AIM OF THE EXERCISE: The listing is to be repeated exactly, and its pictures are to be left out.

ENTRIES SUPPLIED:
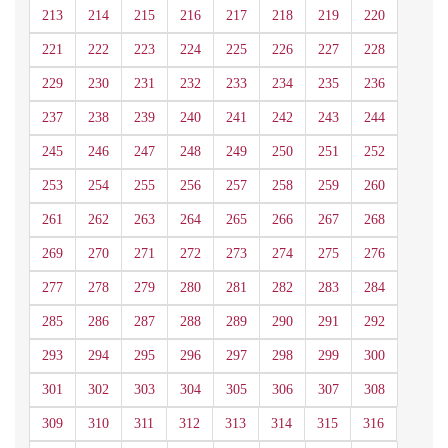
213
214
215
216
217
218
219
220
221
222
223
224
225
226
227
228
229
230
231
232
233
234
235
236
237
238
239
240
241
242
243
244
245
246
247
248
249
250
251
252
253
254
255
256
257
258
259
260
261
262
263
264
265
266
267
268
269
270
271
272
273
274
275
276
277
278
279
280
281
282
283
284
285
286
287
288
289
290
291
292
293
294
295
296
297
298
299
300
301
302
303
304
305
306
307
308
309
310
311
312
313
314
315
316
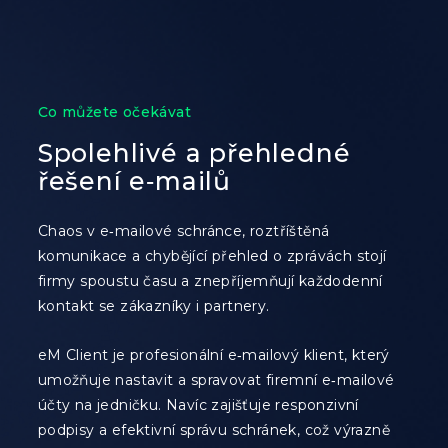
Co můžete očekávat
Spolehlivé a přehledné
řešení e‑mailů
Chaos v e‑mailové schránce, roztříštěná
komunikace a chybějící přehled o zprávách stojí
firmy spoustu času a znepříjemňují každodenní
kontakt se zákazníky i partnery.
eM Client je profesionální e‑mailový klient, který
umožňuje nastavit a spravovat firemní e‑mailové
účty na jedničku. Navíc zajišťuje responzivní
podpisy a efektivní správu schránek, což výrazně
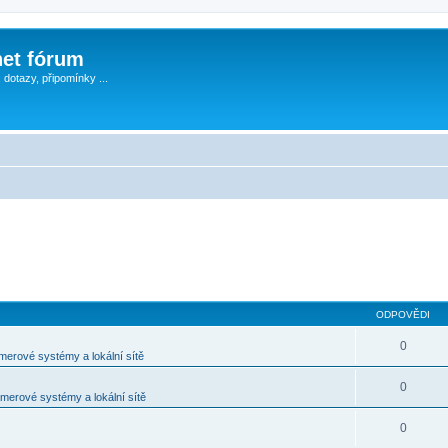
et fórum
, dotazy, připomínky ...
ODPOVĚDI
0
merové systémy a lokální sítě
0
merové systémy a lokální sítě
0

EXPECTED OUTPUT:
213
214
215
216
217
218
219
220
221
222
223
224
225
226
227
228
229
230
231
232
233
234
235
236
237
238
239
240
241
242
243
244
245
246
247
248
249
250
251
252
253
254
255
256
257
258
259
260
261
262
263
264
265
266
267
268
269
270
271
272
273
274
275
276
277
278
279
280
281
282
283
284
285
286
287
288
289
290
291
292
293
294
295
296
297
298
299
300
301
302
303
304
305
306
307
308
309
310
311
312
313
314
315
316
Co můžete očekávat
Spolehlivé a přehledné
řešení e‑mailů
Chaos v e‑mailové schránce, roztříštěná
komunikace a chybějící přehled o zprávách stojí
firmy spoustu času a znepříjemňují každodenní
kontakt se zákazníky i partnery.
eM Client je profesionální e‑mailový klient, který
umožňuje nastavit a spravovat firemní e‑mailové
účty na jedničku. Navíc zajišťuje responzivní
podpisy a efektivní správu schránek, což výrazně
et fórum
, dotazy, připomínky ...
ODPOVĚDI
0
merové systémy a lokální sítě
0
merové systémy a lokální sítě
0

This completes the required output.